Type your comment below:
Great tour by a imaginative and skilled artisan! Thanks Bob. I will reference this for a long time. We have a similar aesthetic.
Wow, thank you for sharing, Bob! Beautiful and creative and pleasing to the eye. Masculine, vintage, smart and cozy...needs to be in a magazine.
Thanks, Gary & Amanda! This particular room, my writing office, WAS featured last year in Mac Life magazine thanks to an Open Salon writer Lonnie Lazar who works for them and I've discussed this style of interior design in magazines and on radio many times (including Martha Stewart).
Nice! I love it! Where does one obtain drums of Mod Podge?
These are such fun! Seems as though I may have been to your place before....
r~
What I particularly love is all the gorgeous wood in your home and how it's incorporated into the overall living environment with the decorating complimenting it. Old begets old begets newness.
ModPodge can be found at A.C. Moore, Michaels's and most crafts stores. I'll show more projects if I continue this series–it's a Lot of work and I'm going to wait and see if it gets enough of a following to post on Open Salon (the first part didn't get much footing.)

Thanks for the compliments everyone!
You are taking this to a new level...and I get it! I bet you would have enjoyed picking through the stuff I had collected from my days as an antique dealer...things are more simple for me now, but always looking for ideas and you provide them in spades.

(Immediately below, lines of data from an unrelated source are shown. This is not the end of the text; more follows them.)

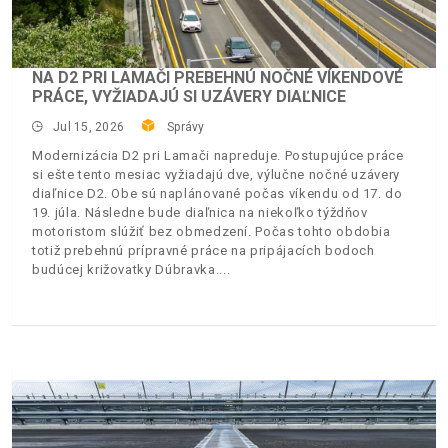
NA D2 PRI LAMAČI PREBEHNÚ NOČNÉ VÍKENDOVÉ
PRÁCE, VYŽIADAJÚ SI UZÁVERY DIAĽNICE
Jul 15, 2026
Správy
Modernizácia D2 pri Lamači napreduje. Postupujúce práce
si ešte tento mesiac vyžiadajú dve, výlučne nočné uzávery
diaľnice D2. Obe sú naplánované počas víkendu od 17. do
19. júla. Následne bude diaľnica na niekoľko týždňov
motoristom slúžiť bez obmedzení. Počas tohto obdobia
totiž prebehnú prípravné práce na pripájacích bodoch
budúcej križovatky Dúbravka.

Thanks Buffy. I wrote this as a twelve part series and at one point a TV producer pursued this as a show for HGTV when it came out as a separate blog. The idea was to have Andy Dick host and to shoot a pilot but Andy went into Celebrity Rehab and his reel shows him trashing an apt which didn't sit well with me. The TV producer, who I just got off the phone with instead is going to help me complete my snowman movie. So end result is the scraps are showing up here! I'll try one more installment but the photos take so long to light and with less than ten viewers I may call it a day and focus on finding more bedpans.
Love your sense of style, Bob. It sort of brings "American Pickers" to mind ...
What a creative mind and home you have, Bob. I could stay all day wandering through the loving attention you've given to every nook and cranny.